Natalie Fitzgerald is a Senior Strata Manager at McCormacks Strata Management where she is responsible for the management of large and complex strata schemes in Sydney’s CBD and Lower North Shore. With her career in strata spanning over eleven years Natalie is an advocate of consumer rights and involvement within the strata sector. In 2011 she was awarded the ISTM (now SCA (NSW)) Schindler Strata Industry Awards for Excellence – Young Strata Manager of the Year.


Strata Consultation Questions:


Q1. What are the main areas of the existing strata and community scheme laws you would like to see changed?

Q2. Can you see any future issues that need to be addressed in the legislation?

Q3. How could the management of strata and community schemes be improved?

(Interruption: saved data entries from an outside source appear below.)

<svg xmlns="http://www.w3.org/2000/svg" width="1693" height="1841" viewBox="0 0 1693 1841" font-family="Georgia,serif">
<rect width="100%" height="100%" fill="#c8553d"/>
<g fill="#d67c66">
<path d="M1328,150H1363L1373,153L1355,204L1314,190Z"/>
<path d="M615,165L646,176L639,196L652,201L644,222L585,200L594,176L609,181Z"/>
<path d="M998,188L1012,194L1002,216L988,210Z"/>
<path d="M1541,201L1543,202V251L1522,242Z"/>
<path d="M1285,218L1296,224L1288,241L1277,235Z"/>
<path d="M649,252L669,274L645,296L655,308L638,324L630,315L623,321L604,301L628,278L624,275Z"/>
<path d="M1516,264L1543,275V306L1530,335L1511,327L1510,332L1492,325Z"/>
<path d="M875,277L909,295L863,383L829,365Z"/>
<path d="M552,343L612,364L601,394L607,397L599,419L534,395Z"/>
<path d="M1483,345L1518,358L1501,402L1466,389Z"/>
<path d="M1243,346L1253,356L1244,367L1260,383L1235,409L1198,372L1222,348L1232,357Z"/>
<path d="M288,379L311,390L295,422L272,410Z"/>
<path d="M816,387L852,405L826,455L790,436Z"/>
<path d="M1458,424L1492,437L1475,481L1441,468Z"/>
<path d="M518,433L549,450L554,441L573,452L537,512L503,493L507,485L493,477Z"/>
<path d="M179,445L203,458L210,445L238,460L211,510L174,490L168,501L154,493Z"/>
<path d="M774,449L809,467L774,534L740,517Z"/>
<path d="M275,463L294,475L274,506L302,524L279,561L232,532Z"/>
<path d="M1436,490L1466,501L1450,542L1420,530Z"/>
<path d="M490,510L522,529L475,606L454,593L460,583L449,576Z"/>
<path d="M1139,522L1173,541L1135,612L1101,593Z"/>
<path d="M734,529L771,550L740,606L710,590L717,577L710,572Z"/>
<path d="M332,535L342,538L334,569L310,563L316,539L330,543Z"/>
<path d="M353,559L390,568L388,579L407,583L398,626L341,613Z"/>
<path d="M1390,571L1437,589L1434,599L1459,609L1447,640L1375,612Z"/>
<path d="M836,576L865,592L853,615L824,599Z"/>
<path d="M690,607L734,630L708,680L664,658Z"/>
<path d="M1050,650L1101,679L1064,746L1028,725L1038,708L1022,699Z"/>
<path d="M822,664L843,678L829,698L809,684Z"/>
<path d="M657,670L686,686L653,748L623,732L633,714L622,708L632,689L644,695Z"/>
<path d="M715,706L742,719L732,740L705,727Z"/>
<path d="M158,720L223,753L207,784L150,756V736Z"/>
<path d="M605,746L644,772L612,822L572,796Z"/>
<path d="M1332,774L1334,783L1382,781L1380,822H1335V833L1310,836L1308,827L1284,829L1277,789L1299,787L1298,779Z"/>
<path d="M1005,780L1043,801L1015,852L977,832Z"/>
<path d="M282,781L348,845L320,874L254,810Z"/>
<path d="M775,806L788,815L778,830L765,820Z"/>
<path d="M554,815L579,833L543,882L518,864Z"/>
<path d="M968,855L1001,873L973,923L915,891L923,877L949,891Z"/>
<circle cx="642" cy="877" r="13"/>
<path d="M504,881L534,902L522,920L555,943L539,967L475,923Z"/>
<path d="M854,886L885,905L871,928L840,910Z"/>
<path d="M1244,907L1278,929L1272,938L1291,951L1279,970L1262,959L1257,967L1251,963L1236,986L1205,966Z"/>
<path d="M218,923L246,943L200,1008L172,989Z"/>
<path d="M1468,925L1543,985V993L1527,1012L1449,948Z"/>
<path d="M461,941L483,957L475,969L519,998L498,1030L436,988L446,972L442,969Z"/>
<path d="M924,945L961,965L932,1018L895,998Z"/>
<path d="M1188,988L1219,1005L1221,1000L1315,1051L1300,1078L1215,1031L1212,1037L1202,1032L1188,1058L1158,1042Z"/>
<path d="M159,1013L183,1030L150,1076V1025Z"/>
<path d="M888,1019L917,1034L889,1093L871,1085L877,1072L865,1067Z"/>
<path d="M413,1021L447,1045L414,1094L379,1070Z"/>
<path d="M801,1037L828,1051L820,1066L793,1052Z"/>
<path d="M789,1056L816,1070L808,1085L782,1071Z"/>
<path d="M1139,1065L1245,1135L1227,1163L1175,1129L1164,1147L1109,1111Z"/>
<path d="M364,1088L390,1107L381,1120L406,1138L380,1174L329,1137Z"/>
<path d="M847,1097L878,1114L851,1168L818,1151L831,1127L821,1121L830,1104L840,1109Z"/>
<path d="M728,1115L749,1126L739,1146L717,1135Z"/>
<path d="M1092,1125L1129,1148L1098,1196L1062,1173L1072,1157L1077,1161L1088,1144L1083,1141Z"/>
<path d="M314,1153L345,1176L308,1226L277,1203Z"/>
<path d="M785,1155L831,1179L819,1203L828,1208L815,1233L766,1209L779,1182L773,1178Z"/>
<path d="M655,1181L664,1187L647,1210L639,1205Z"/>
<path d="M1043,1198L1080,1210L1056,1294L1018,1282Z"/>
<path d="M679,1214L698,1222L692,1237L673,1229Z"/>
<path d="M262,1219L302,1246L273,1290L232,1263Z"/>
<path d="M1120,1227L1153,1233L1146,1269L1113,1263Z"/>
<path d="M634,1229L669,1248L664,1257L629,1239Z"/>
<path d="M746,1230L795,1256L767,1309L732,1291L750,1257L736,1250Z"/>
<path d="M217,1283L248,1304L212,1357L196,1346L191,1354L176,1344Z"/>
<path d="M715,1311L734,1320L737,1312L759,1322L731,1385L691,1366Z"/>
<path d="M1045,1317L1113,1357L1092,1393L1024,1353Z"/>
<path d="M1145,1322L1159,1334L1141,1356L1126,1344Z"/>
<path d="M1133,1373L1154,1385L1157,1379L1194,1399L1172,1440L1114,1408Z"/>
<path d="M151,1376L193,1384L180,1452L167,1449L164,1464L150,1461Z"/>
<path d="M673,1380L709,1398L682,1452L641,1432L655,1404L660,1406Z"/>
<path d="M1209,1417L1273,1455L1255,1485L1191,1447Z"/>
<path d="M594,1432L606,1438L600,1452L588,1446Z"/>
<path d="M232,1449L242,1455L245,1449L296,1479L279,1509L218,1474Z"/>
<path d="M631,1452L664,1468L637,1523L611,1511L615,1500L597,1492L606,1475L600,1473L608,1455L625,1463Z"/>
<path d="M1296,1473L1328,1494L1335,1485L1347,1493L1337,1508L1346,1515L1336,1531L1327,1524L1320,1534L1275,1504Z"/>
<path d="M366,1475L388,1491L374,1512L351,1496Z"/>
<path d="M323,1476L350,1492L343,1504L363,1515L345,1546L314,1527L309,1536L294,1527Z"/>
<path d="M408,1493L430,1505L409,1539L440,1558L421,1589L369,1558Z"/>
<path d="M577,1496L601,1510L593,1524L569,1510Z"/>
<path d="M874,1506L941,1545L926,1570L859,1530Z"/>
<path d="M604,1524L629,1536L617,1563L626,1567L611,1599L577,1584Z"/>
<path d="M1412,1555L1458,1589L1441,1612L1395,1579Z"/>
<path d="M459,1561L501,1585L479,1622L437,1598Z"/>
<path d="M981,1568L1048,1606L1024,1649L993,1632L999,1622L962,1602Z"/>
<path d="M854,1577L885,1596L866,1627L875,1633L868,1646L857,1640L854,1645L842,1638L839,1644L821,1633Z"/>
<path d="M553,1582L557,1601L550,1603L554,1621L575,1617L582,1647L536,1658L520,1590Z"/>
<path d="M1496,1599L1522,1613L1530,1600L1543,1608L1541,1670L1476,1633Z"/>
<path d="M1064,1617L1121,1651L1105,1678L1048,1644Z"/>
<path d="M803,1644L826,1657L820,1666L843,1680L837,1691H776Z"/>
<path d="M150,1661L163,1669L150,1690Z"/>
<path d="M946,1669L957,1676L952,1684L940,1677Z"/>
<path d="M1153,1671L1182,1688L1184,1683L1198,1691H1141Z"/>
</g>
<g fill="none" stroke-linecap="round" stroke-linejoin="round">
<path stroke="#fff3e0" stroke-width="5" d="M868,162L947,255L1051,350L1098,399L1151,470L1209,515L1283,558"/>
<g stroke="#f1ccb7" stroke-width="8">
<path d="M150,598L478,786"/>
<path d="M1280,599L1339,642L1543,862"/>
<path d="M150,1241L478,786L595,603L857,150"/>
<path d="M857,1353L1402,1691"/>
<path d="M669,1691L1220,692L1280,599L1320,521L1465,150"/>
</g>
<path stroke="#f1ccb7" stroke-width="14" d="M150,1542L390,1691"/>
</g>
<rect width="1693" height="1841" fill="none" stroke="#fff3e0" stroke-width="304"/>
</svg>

Q4. Are there any changes needed to the way disputes in strata and community schemes are resolved?



  1. billen ben

    February 16, 2012 at 11:21 am

    knowing before the fact

    I actually feel it is more important the owners get a detailed agenda than it is they get minutes. Minutes aren’t much chop if there was something decided by the EC that the owners didn’t really want the EC doing. If owners get the agenda, proper notice and cl11 of Schedule 3 of the SSMA is a footnote on the agenda then there is at least the opportunity to possibly veto the EC; if the owners want to.

    "It is unrealistic and even unfair to expect that placing agendas and minutes on a noticeboard constitutes proper notice to owners ……"
    Not only is placing agendas on a noticeboard unsatisfactory notice but it makes using the veto of cl 11 of Schedule 3 of the Strata Act very, very difficult for several reasons. Cl 11 of Schedule 3 is the only tool the owners have to control the EC. Knowing what the EC wants to do is a higher priority than knowing what they have done. Knowing both is the best outcome for owners.

    "It is an often discussed opinion that apathetic owners through their disinterest impact negativity on the sense of shared ownership and responsibility in relation to a building."
    It is more than just an opinion, for many SP’s it is a fact of their existence. I can say from experience that in large SP’s the sending of agendas and minutes does little for "a shift in the positive towards more harmonious strata living".

    • RayD

      February 28, 2012 at 3:38 am

      Schemes since 1997 have to mail notices to owners

      I am continually dismayed by the lack of knowledge by so called industry experts.

      The Act (or more specifically, the Regulations) has already addressed this problem 15 years ago by effectively removing the use of notice boards from schemes registered since 1997. The Act says, in all cases of displaying notices, words like “if the owners corporation is required by the by-laws to maintain a notice board” otherwise mail the stuff out. The model by-laws offered since 1997 DO NOT have the requirement to maintain a notice board.  Even the Office of Fair Trading’s Strata Living booklet makes this point.

      Even if the notice board has been installed, unless the by-laws require one, the notices have to be mailed out.

      Because the by-laws in force for a strata scheme are the by-laws adopted at the date of registration [s 41(2)] schemes older than 1997 have to repeal the old by-law 18 to bring them into step with more modern schemes.

      • Natalie Fitzgerald

        Natalie Fitzgerald

        February 28, 2012 at 11:03 pm

         Speaking in strictly

        Speaking in strictly general terms there are a very large number of strata schemes that were registered prior to 1 July 1997 and which will have in place the Schedule 1 by-laws –which require that the Owners Corporation maintain a noticeboard. And it would seem likely that a great number of them have not repealed by-law 18.  

        Practically speaking, small schemes (and perhaps at times incorrectly) are relying on the provision in Schedule 3 that allows for notice to be served via the noticeboard (and yes, provided the by-laws provides for one to maintained).
        It seems warranted to suggest that this matter can be simplified – an amendments to the Act that requires all schemes give personal written notice and minutes to all owners of Executive Committee meetings, regardless of size (or by-laws).